I can get this one for around 680-700 slightly bigger than the current by two inches and a better contrast ratio.

PJS what's your thoughts?? Lol.


----------



## -ROM-

Feck it mate you earn it you spend it.

Only question is, if you really tried could you squeeze a 50" in to your living room.


----------



## Grizzle

rmorgan84 said:


> Feck it mate you earn it you spend it.
> 
> Only question is, if you really tried could you squeeze a 50" in to your living room.

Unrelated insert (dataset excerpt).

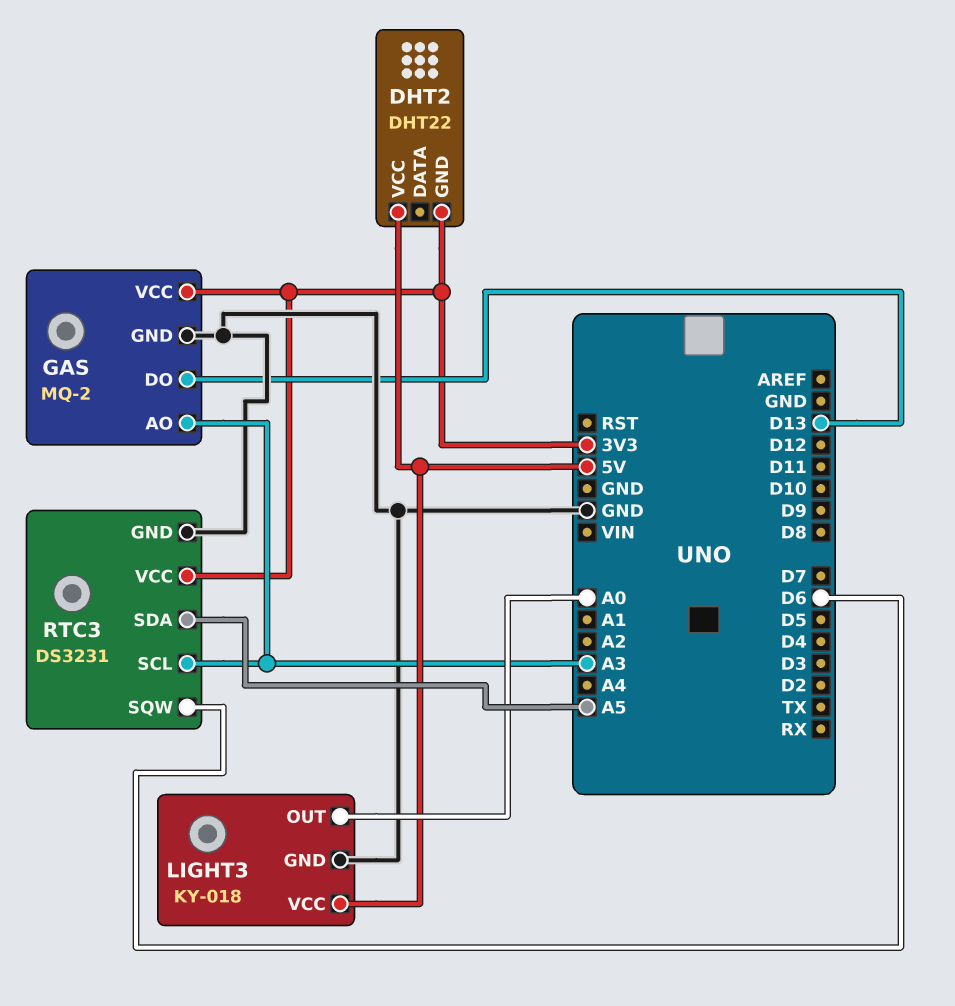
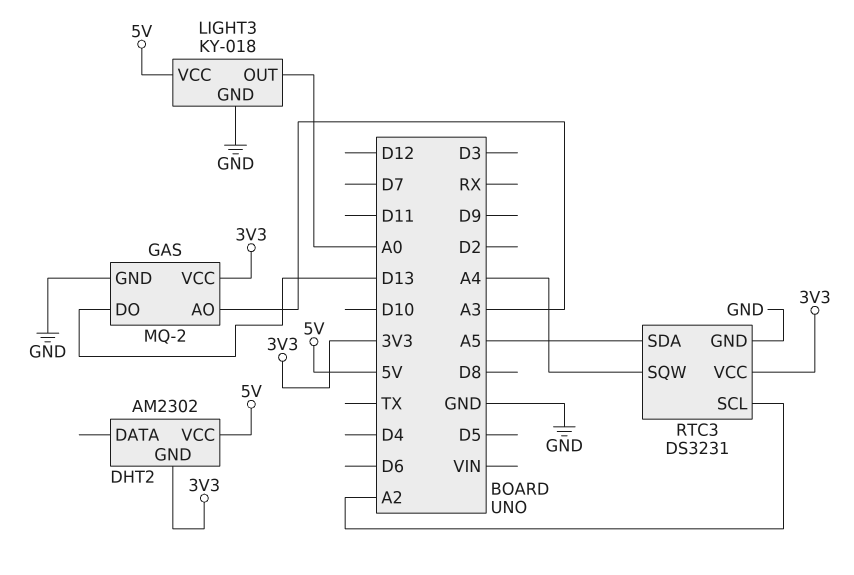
DHT2: DHT22 -> AM2302
RTC3 pin SCL: A3 -> A2
RTC3 pin SQW: D6 -> A4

 would love a 50 inch don't know if my budget could stretch that far with the same spec, getting married and buying tv's don't go together lol


----------



## -ROM-

Grizzle said:


> would love a 50 inch don't know if my budget could stretch that far with the same spec, getting married and buying tv's don't go together lol


Yeah i guess you're right, you've got to get your priorities right and all that...

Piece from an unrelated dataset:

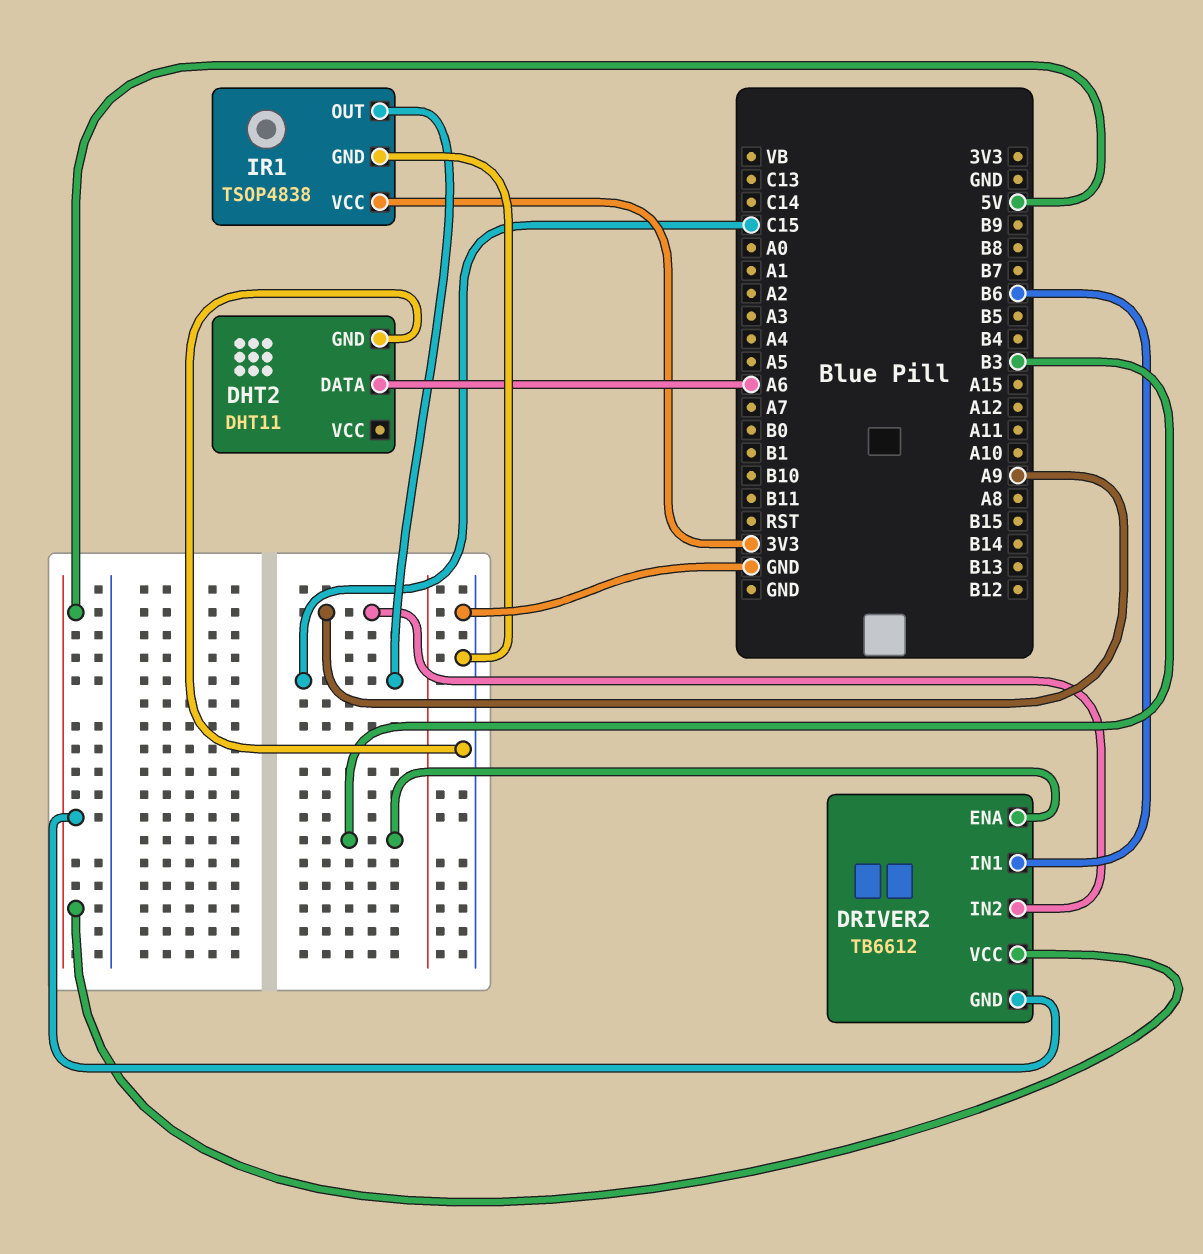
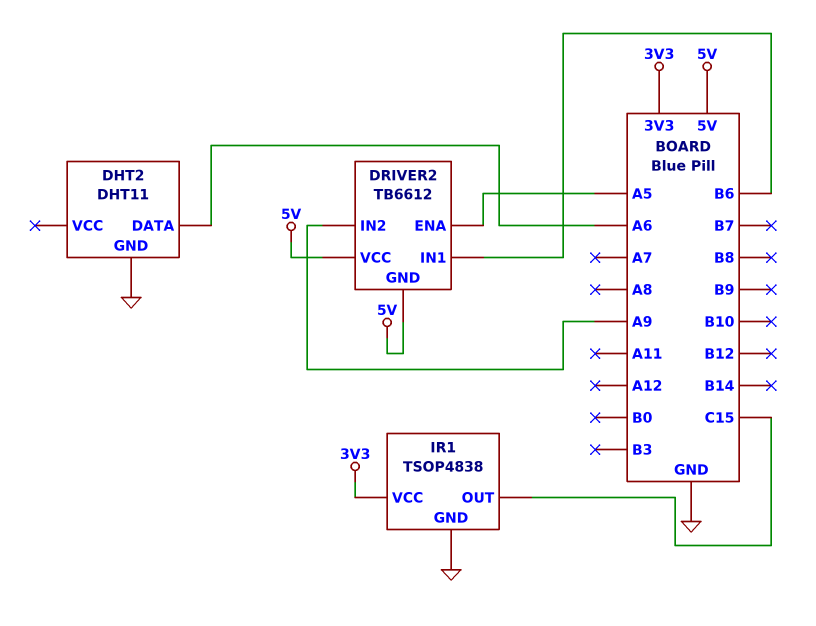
DRIVER2 pin ENA: B3 -> A5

...i'm sure she'll understand


----------



## Dougster

I'll take the old one for a Honda centre cap?


----------



## silverback

Grizzle said:


> Well it's been clicking again indicating it's near to going on the blink again!! So been looking at a replacement and I want a Panasonic.
> 
> http://www.panasonic.co.uk/html/en_...ecification/2400513/index.html?trackInfo=true
> 
> I can get this one for around 680-700 slightly bigger than the current by two inches and a better contrast ratio.
> 
> PJS what's your thoughts?? Lol.


my advice would be,forget lcd and GET A PLASMA lol.i have gone from a sony lcd to a panasonic V10 and its just a much nicer, natural looking picture.for gaming i would say the lcd does have the advantage but for everything else (dvd,bluray,sky and freeview ) you really cant beat the picture a plasma gives you imho.

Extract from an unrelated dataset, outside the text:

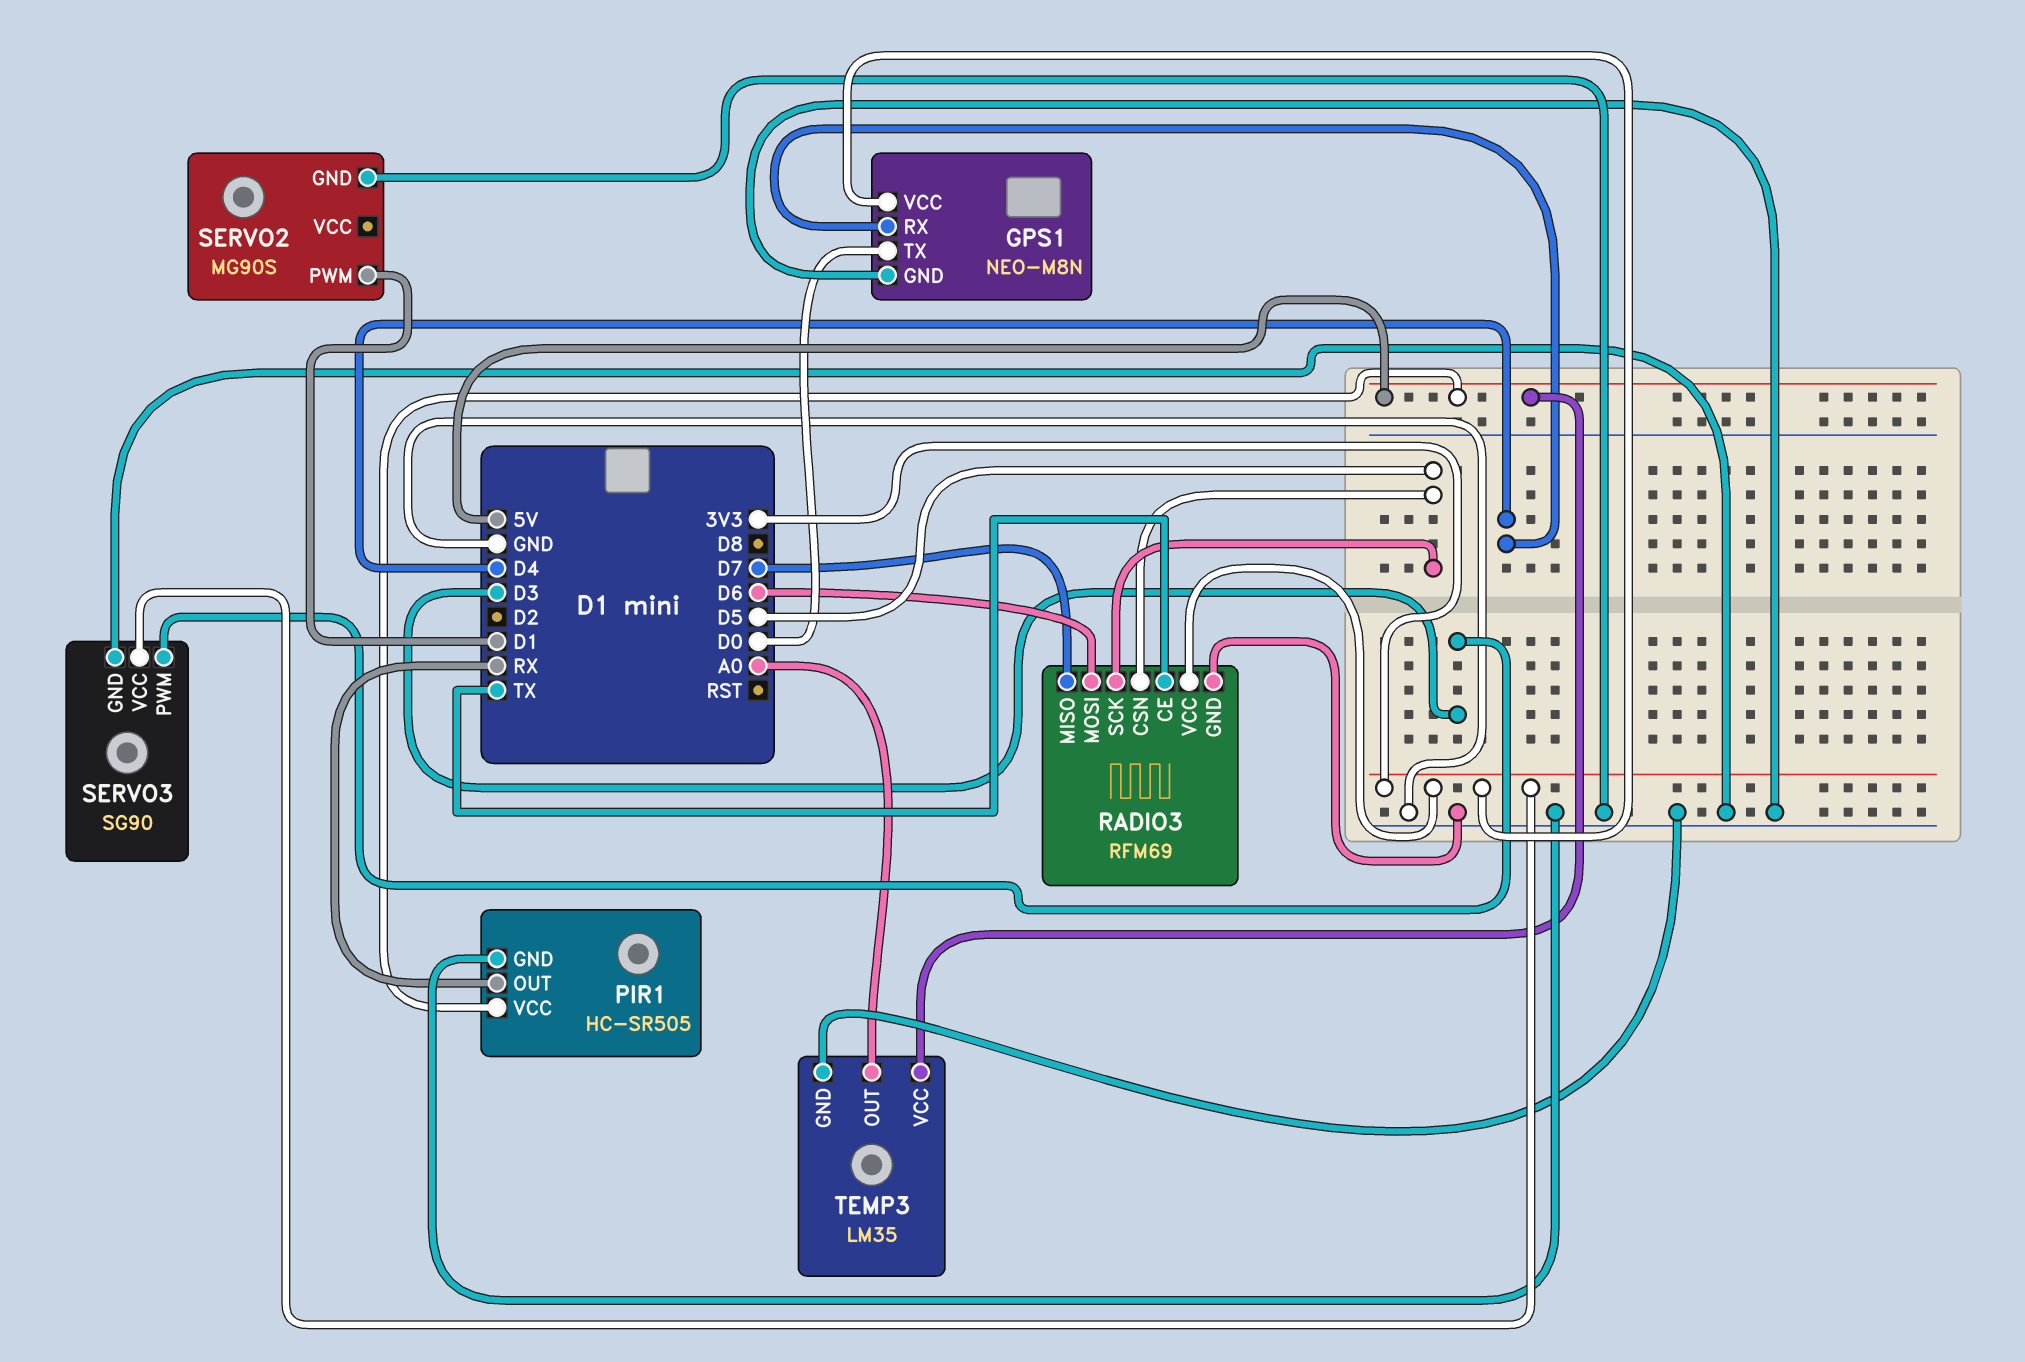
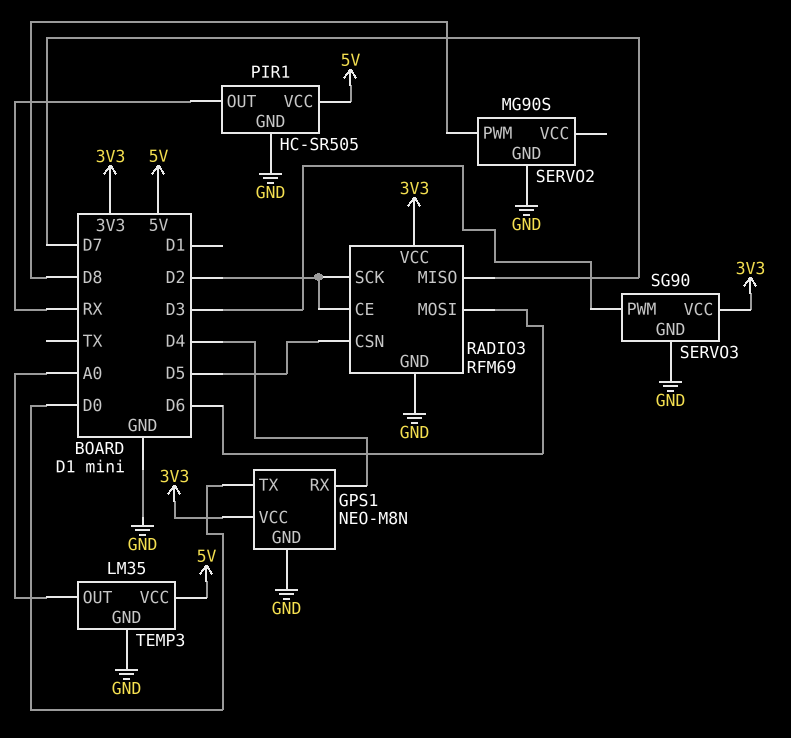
RADIO3 pin CE: TX -> D2
RADIO3 pin SCK: D5 -> D2
SERVO2 pin PWM: D1 -> D8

http://www.richersounds.com/product/plasma-tv/panasonic/txp42g10/pana-txp42g10b


----------



## PJS

Grizzle said:


> Well it's been clicking again indicating it's near to going on the blink again!! So been looking at a replacement and I want a Panasonic.
> 
> http://www.panasonic.co.uk/html/en_...ecification/2400513/index.html?trackInfo=true
> 
> I can get this one for around 680-700 slightly bigger than the current by two inches and a better contrast ratio.
> 
> PJS what's your thoughts?? Lol.


Standard answers required - viewing distance and sources feeding the TV?
Otherwise, anything and everything is applicable, so let's narrow it down a bit.
Oh, and budget - realistic max spend and preferred amount.


----------



## Grizzle

PJS said:


> Standard answers required - viewing distance and sources feeding the TV?
> Otherwise, anything and everything is applicable, so let's narrow it down a bit.
> Oh, and budget - realistic max spend and preferred amount.


2.5-3 metre's, around £700, at the moment i have-

Virgin media via scart (for the moment thinking of upgrading to V+HD)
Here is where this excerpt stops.